Recently, Caleb has been busy playing in weekly AAU tournaments with 1 to 2 track meets during the week. But when he got home from track practice on Monday, he told his dad that his leg was hurting. He said that it had begun getting sore while playing basketball over the weekend, but he didn’t want to tell his coach because he wanted to continue to play. Now he feels like the top of his shin is tender to touch, and he is unable to fully bend his knee without increased pain.
His dad realizes that this is more than the expected postactivity soreness; he immediately calls their local physical therapist.
Caleb’s physical therapist takes his health history and performs an extensive examination. It becomes clear that Caleb has not scheduled appropriate rest times between his athletic activities, and that he is experiencing a growth spurt. The physical examination reveals that the top of Caleb’s shin is very tender, the area around his knee is swollen, and he has lost knee motion and strength. OS is diagnosed.
Together, Caleb and his physical therapist, father, and basketball and track coaches develop a treatment plan to help him return to pain-free sport participation. It begins with a 2-week period of rest where Caleb performs only minimal running exercise, and works regularly with his physical therapist on stretching, strengthening, balance, and coordination exercises, and on improving his squatting movements.

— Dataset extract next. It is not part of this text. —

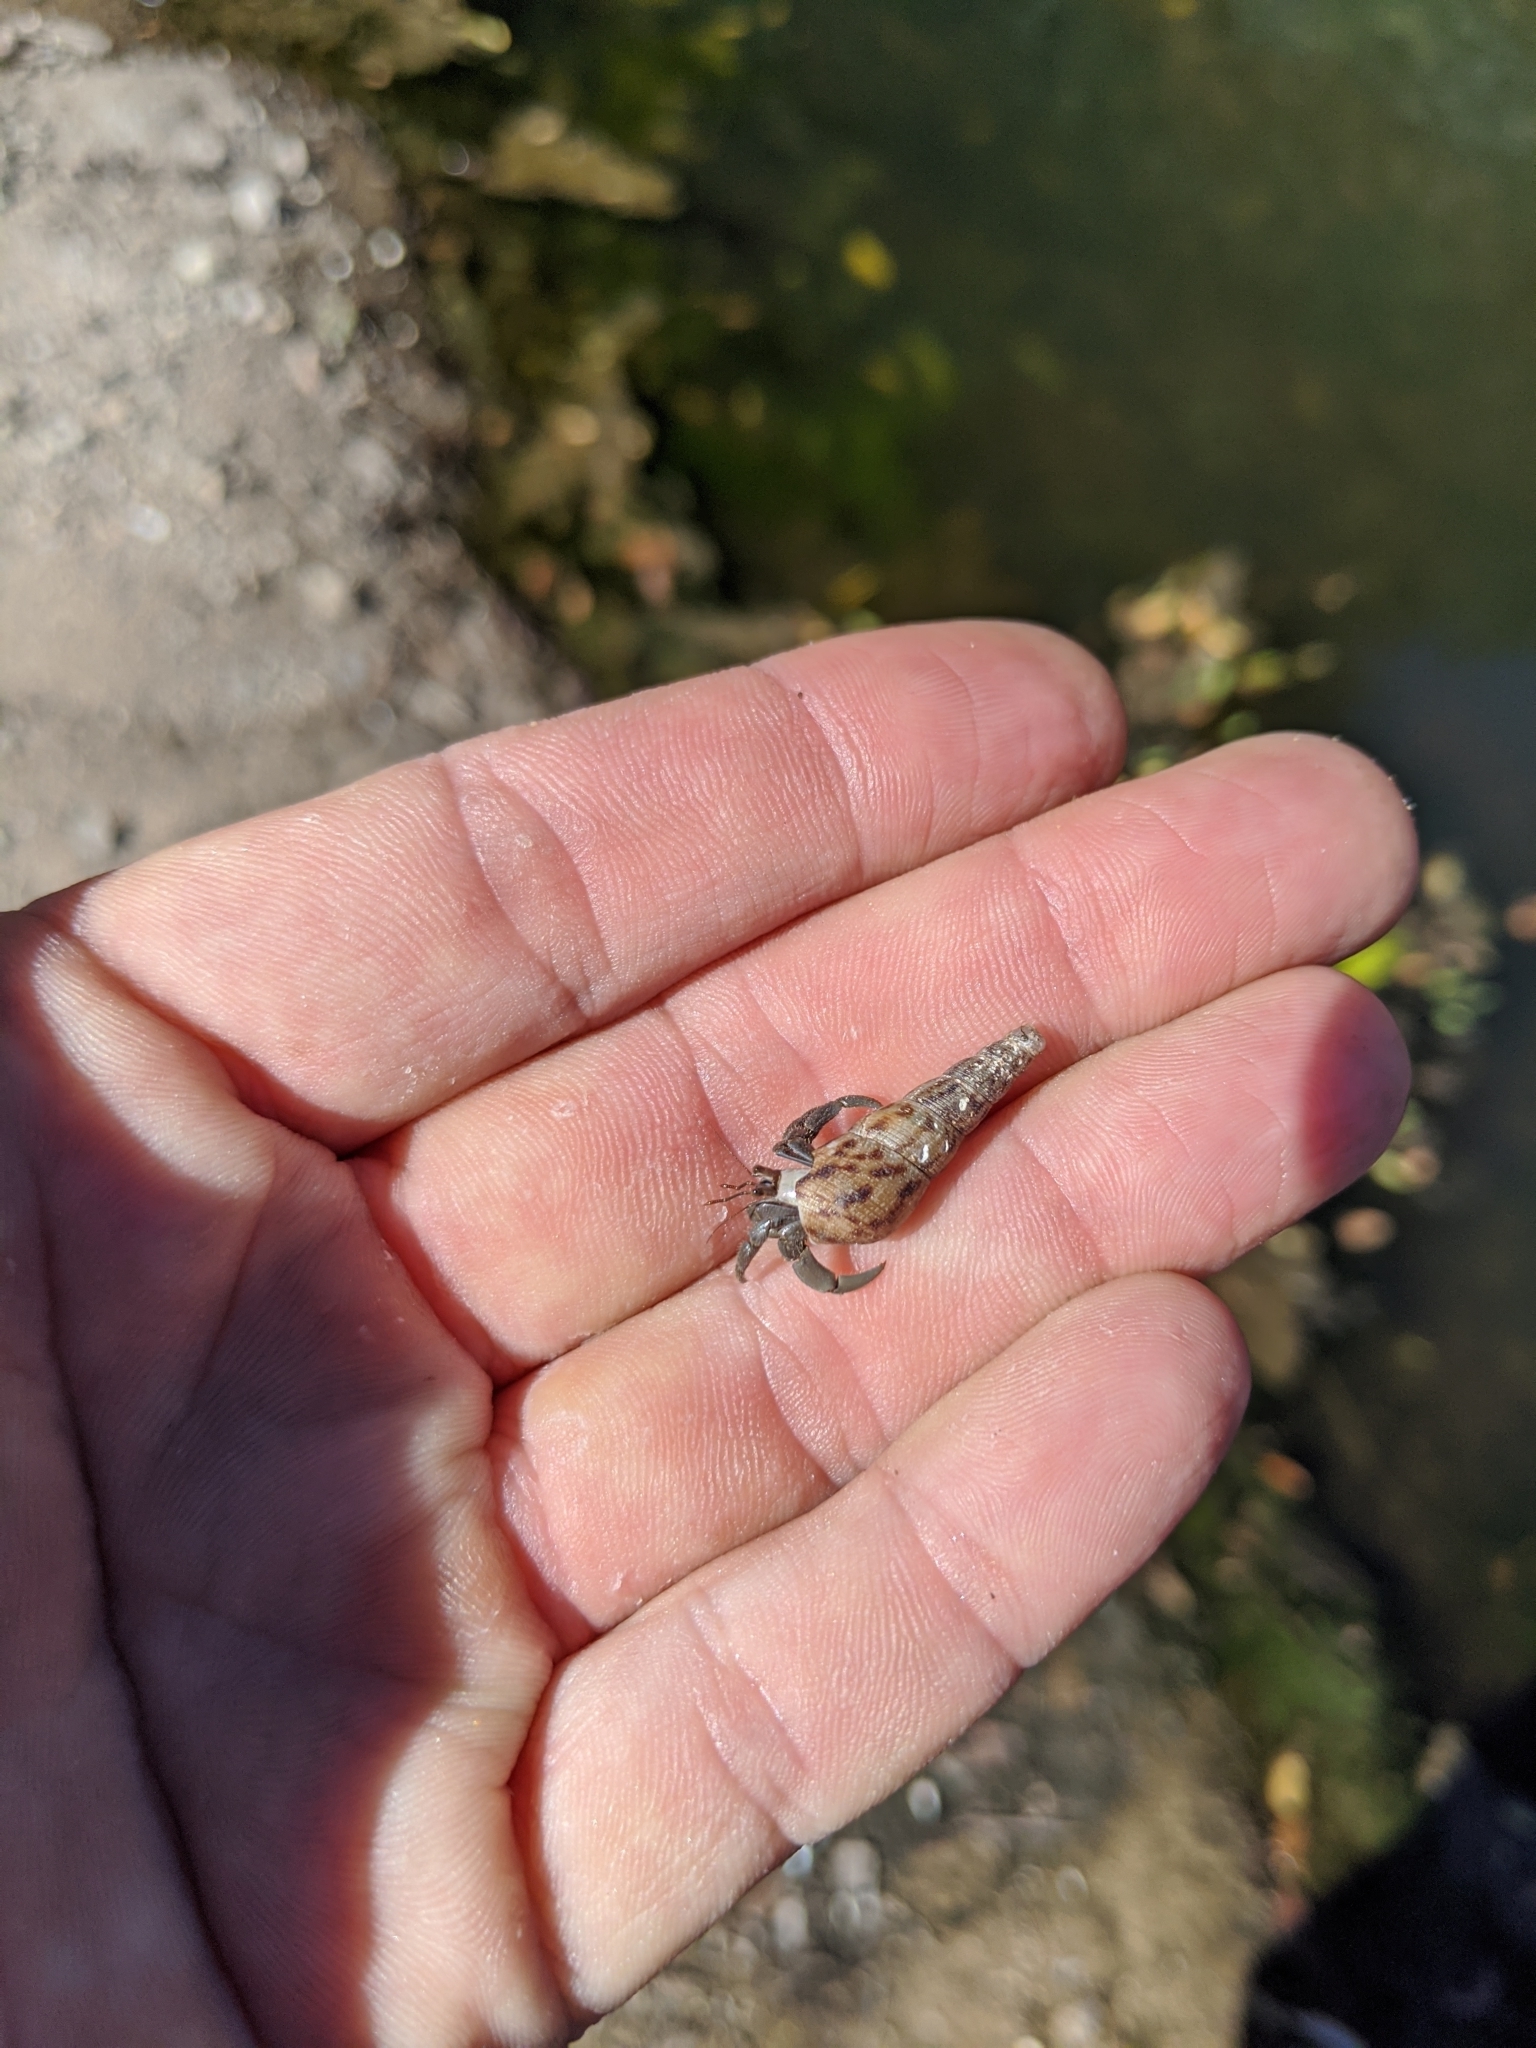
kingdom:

While at basketball practice, Caleb continues to work on his ball handling and free-throw shooting, activities that won’t increase his knee pain.
After 2 weeks, when his knee is less tender, Caleb, his physical therapist, and his coaches develop a plan for his gradual return to full participation in track and basketball. They help Caleb understand how important it is to be honest about his knee pain, and to communicate with his coach if it starts to bother him again.
A month later, Caleb is back participating in all his track and basketball activities. He has changed his routine to allow for adequate warm-up time before and after each practice, and sufficient rest periods between activities. He makes sure his dad or coaches are keeping track of how much time he spends at practice and at rest.
Caleb decides to spend more time during the week working on his stretching, so he can reduce any risk of pain as he continues to grow. At the end of the season, Caleb’s AAU team wins the state championship—and he sets a new personal-best record in both the high jump and the 100-meter sprint!